Abstract

The article investigates the function of colour and greyness in relation to housing estates and panel buildings [paneláks] in Czechoslovakia. While the significance of chromatic symbolism to architectural discourse and practice has persisted between the 1970s and today, three different moments of relating colour to the panelák are identified. In late socialism, the discourse of grey registered the critique of the panelák voiced by architects and the nomenklatura. Simultaneously, future socialist alternatives were imagined in colour. Late-socialist desire for colour is interpreted in the context of a wider struggle to reform architectural industrialisation, revive the ideological function of architecture and rehabilitate the living environment of housing estates.

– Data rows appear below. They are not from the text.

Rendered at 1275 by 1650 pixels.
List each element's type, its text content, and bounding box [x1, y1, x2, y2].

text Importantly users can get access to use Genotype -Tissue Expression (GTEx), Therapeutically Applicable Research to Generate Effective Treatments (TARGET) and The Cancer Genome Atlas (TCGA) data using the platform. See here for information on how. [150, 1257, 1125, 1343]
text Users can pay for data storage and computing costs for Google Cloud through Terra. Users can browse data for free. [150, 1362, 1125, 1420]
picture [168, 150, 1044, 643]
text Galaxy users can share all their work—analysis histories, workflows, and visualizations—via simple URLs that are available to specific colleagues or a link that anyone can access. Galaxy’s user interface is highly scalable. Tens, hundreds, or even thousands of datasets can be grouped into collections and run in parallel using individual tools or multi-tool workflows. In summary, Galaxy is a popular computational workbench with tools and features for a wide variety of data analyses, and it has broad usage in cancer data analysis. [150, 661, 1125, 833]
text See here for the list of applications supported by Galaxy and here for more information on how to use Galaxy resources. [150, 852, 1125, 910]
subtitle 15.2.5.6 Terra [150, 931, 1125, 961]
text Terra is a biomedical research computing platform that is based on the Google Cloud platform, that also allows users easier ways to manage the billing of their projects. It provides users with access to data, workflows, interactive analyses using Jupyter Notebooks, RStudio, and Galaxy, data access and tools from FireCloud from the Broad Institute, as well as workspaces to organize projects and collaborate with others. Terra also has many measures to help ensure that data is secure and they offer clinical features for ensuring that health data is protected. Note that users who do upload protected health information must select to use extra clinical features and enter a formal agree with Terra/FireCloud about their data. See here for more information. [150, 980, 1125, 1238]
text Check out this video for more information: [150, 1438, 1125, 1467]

In the 1990s the desire for colour surged, but it was geared to leaving socialism behind. The trope of greyness converged with a blanket dismissal of socialism. The article documents that in post-socialism architects gave up on the question, and the reality of housing estates and the process of applying colour to panelák façades moved into the hands of home owners. Their vernacular use of colour had a double rationale: to differentiate one panelák from another and to dissimulate its form and tectonics. In the wake of the recent housing crisis architects took issue with these vernacular patterns. They denounced them as garish chaos and assumed the role of experts who would put this chaos in order. This is interpreted as the beginning of a new moment, in which the panelák is rediscovered as an object of cultural heritage while its social and political determinations are disregarded.